The other patient who worries me is a youngster of about five years old who has a cancer of the kidney. This was detected early and he is doing well. He requires the sort of care that cannot be delivered in a fragmented form, as in an urgent-care clinic. Currently, he is being followed by a pediatrician, but this is not the appropriate role for that specialist, who then is delayed from seeing more urgent new referrals.

I have approached several colleagues asking them to adopt these patients, but they really are full. They think, quite appropriately, it would be unsafe to take on more than their current patient (over)load.

I have already called in so many favours around town that my credence is exhausted.

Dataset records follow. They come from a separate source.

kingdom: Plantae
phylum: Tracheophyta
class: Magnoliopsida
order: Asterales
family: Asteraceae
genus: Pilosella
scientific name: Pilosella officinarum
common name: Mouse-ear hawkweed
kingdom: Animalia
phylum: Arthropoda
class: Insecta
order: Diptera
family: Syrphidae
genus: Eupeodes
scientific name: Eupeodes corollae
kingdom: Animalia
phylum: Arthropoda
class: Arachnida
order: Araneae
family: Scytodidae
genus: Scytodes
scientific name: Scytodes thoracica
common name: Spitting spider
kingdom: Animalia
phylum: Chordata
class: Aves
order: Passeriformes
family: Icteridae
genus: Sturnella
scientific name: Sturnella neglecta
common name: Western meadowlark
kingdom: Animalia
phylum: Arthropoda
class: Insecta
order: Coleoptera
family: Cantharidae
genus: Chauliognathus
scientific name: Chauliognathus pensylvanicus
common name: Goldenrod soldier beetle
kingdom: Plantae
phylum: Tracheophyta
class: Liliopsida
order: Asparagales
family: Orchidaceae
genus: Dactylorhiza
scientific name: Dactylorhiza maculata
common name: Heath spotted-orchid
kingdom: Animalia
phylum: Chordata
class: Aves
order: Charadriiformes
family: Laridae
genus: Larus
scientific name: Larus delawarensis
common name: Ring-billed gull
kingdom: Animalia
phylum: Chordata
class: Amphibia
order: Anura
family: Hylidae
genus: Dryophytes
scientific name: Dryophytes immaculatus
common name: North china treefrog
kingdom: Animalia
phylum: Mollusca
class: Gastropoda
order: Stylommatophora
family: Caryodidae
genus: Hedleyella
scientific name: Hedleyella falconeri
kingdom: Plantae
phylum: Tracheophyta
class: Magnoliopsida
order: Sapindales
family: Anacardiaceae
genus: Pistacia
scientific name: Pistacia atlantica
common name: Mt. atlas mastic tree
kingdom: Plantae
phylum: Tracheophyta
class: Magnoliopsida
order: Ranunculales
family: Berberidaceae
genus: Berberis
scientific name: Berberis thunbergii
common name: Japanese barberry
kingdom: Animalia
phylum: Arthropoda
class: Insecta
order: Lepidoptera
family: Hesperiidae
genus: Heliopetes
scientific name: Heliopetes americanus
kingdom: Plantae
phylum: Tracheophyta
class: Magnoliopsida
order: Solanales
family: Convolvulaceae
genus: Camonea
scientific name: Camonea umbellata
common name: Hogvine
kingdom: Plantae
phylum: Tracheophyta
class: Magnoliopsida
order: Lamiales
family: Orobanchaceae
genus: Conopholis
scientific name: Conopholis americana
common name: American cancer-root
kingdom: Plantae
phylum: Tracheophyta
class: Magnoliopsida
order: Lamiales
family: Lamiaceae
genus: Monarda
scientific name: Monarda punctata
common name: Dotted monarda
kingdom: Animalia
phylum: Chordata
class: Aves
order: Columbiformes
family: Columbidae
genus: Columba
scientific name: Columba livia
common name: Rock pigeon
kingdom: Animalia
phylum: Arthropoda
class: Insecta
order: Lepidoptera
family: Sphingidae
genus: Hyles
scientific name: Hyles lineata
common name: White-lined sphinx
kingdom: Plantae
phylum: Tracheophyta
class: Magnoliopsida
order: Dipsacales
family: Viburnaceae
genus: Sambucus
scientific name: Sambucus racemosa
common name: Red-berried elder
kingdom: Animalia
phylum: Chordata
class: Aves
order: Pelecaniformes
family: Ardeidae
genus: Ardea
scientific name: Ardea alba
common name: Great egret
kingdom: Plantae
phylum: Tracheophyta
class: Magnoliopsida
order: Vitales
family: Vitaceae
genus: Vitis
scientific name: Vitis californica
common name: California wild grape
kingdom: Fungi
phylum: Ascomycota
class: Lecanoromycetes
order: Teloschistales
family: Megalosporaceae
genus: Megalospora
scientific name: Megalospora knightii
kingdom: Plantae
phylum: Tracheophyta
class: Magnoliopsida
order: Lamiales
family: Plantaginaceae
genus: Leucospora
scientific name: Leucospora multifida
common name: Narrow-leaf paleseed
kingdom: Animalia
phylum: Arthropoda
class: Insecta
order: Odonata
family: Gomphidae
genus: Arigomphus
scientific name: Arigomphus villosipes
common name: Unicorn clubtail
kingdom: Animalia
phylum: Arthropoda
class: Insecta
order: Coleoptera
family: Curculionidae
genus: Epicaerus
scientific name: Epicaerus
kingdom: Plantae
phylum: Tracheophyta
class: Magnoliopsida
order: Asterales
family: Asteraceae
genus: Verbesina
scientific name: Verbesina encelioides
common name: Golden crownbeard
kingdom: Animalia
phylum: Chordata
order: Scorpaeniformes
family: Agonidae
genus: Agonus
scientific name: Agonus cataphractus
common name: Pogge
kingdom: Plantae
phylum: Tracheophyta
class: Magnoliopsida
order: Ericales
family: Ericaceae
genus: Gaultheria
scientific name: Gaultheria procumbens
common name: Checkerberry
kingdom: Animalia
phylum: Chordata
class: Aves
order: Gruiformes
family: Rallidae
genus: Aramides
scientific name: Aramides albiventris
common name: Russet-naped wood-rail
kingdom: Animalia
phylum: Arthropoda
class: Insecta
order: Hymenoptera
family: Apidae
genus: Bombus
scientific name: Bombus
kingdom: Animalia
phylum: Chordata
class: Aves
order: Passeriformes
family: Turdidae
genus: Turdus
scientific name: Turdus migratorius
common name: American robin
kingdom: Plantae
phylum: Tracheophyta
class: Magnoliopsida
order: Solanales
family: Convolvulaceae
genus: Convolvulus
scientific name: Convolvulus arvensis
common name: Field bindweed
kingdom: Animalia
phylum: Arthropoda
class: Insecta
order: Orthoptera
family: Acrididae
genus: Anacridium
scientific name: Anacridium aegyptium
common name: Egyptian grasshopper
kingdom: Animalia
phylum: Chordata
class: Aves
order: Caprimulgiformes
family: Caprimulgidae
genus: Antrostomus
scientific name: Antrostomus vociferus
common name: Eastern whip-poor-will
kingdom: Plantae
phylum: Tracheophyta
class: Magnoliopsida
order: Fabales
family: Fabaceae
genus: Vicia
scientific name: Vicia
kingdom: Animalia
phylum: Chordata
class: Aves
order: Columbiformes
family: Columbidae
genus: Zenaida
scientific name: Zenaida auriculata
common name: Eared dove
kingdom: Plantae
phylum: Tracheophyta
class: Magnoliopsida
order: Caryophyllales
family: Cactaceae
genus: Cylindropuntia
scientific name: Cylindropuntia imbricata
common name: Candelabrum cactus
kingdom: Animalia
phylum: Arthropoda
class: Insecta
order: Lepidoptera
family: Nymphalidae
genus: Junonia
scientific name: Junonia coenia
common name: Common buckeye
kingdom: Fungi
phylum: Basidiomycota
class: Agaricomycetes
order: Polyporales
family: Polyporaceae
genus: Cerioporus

We are not going to be able to get more physicians any time soon. It will take many years to graduate a significant number of practice-ready doctors.

What we need to do now is to make the current physicians more productive, and less burdened by unnecessary paperwork and bureaucracy — until the community health centres are up and going.

These suggestions could begin to be effective by the end of this year:

• Provide each physician with a typist service, as has long been provided to hospital physicians.

• Compensate family physicians a quarter of an office-visit fee for the responsibility and time involved in repeating prescriptions of their own patients; these are more safely prescribed by the family physician who has access to the medical record, and not infrequently the patient might not need to come to the office.

• Encourage physicians to form groups of four or more doctors (which are proven to be more effective and more efficient) by offering a one-time grant to cover the cost of amalgamating and moving offices.

• Integrate and co-ordinate public-health nurses to work in close liaison within group practices.

• Eliminate, or at least simplify, the form-filling needed for a patient to access “special authority drugs.”

It will not be cheap — but it will be less expensive than graduating more and more physicians who might even then fail to embrace family practice. Most family physicians want to reduce the number of “orphans,” and they can do it if bureaucratic barriers are smoothed out, and out-of-date patterns of practice and remuneration are energetically reviewed.

Chris Pengilly, formerly of Tuscany Medical Clinic, is a part-time family physician.